The binding characteristics of [H-3]substance P ([H-3]SP) were investigated in membranes prepared from rat cerebral cortex. Binding of [H-3]SP reached equilibrium after 50 min at 25-degrees-C and was saturable at 8 nM. Saturation data could be resolved into high affinity (equilibrium dissociation constant, K(d), 0.22 nM) and low affinity sites (K(d), 2.65 nM). The low affinity sites were more numerous than the high affinity sites, with a ratio of 4:1. The non-hydrolyzable GTP analogue GppNHp had no effect on binding, indicating that the high and low affinity sites are not guanine nucleotide-regulated states of the same (NK-1) receptor. The low affinity sites are unlikely to represent NK-3 receptors since coincubation with the selective NK-3 receptor agonist senktide did not alter the biphasic nature of [H-3]SP binding. The rank order of potency for inhibition of [H-3]SP (2 nM) binding was SP greater-than-or-equal-to [Sar9,Met(O2)11]-SP greater-than-or-equal-to physalaemin much greater than SP(3-11) > NPgamma = [Ala3]-Sp greater-than-or-equal-to SP(4-11) greater-than-or-equal-to NPK greater-than-or-equal-to (SP(5-11) greater-than-or-equal-to NKB congruent-to NKA much greater than SP(1-9), compatible with binding to an NK-1 site.

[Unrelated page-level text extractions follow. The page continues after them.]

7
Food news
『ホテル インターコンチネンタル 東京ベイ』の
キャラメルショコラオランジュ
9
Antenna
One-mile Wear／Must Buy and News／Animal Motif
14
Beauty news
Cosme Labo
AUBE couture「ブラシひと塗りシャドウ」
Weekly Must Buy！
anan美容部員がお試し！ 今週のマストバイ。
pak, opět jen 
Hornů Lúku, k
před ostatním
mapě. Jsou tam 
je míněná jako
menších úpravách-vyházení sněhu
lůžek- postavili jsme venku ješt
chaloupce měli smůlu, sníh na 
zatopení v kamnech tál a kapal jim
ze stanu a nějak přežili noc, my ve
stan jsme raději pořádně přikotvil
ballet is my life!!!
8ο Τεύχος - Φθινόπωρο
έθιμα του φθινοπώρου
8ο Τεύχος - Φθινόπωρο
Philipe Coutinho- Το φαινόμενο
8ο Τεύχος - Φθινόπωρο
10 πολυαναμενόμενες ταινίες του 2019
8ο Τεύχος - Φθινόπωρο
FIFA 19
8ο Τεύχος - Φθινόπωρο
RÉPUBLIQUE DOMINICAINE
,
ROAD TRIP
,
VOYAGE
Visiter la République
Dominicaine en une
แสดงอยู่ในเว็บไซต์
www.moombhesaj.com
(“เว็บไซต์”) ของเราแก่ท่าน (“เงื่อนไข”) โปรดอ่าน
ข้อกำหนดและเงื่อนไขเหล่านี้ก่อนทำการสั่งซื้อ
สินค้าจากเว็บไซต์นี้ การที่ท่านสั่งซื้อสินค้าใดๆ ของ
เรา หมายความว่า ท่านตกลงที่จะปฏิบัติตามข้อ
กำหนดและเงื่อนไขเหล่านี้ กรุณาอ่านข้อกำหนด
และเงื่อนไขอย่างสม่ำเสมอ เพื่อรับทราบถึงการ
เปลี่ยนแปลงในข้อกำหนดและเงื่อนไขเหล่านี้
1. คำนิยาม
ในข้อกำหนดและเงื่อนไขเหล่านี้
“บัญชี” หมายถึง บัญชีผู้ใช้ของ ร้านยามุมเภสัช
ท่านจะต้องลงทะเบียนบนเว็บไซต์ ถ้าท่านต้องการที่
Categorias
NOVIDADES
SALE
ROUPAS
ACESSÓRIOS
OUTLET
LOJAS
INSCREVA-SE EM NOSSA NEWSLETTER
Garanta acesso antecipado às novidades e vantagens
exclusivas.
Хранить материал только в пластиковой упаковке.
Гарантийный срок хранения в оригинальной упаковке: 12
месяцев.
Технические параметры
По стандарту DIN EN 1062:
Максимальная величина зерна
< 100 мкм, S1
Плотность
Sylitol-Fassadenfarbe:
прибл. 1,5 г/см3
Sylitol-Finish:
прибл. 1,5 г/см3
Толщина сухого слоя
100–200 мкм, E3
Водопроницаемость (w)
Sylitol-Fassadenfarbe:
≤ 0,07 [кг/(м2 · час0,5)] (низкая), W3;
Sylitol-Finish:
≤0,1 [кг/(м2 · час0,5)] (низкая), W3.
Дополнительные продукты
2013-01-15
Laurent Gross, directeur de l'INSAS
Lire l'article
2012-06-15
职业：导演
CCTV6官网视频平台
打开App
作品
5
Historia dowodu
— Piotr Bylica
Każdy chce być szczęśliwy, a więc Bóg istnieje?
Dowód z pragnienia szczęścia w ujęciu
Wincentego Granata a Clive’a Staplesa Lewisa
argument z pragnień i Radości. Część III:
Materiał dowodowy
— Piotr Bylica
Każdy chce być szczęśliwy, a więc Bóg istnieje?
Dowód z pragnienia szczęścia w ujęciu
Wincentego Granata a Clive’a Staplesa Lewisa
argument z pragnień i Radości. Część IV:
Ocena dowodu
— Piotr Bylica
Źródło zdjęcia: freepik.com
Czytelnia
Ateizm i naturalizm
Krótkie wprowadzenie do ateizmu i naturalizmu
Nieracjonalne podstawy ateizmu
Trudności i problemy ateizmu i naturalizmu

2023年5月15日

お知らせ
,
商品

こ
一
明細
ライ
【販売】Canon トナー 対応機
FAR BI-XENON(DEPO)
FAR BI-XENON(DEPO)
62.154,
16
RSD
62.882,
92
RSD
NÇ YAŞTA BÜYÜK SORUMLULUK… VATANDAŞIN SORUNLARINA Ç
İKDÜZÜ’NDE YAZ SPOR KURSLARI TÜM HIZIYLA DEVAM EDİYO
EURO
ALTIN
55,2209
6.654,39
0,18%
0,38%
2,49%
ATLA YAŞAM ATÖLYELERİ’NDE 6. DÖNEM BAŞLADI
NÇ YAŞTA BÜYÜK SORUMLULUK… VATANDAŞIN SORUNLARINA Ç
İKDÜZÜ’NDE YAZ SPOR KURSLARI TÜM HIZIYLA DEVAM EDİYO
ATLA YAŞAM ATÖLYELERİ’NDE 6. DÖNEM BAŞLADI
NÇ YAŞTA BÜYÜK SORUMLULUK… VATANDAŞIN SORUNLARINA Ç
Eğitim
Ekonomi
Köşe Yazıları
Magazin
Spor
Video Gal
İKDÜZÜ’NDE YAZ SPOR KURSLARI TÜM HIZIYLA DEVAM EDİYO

N-terminal fragments and non-amidated analogues were ineffective competitors for [H-3]SP binding. However, competition data for several peptides including substance P (SP) and the NK-1 selective agonist [Sar9,Met(O2)11]-SP could be resolved into two components. Using two site LIGAND analysis, SP followed by physalaemin and [Sar9,Met(02)11]-SP were found to be the most potent competitors for the high affinity component of [H-3]SP binding, whereas SP and SP(3-11) were the most potent competitors for the low affinity component. In the presence of 1 muM SP(7-11), competition curves for both SP and [Sar9,Met(O2)11]-SP were shifted to the right and the percentage of sites representing low affinity binding was increased. The data show that [H-3]SP binds to a small population of SP- and physalaemin-prefering high affinity sites, which probably represent classical NK-1 receptors recognising the amidated C-terminus of SP. The structural requirements for binding to the much larger population of low affinity sites are not clear, but Lys3 appears to be important.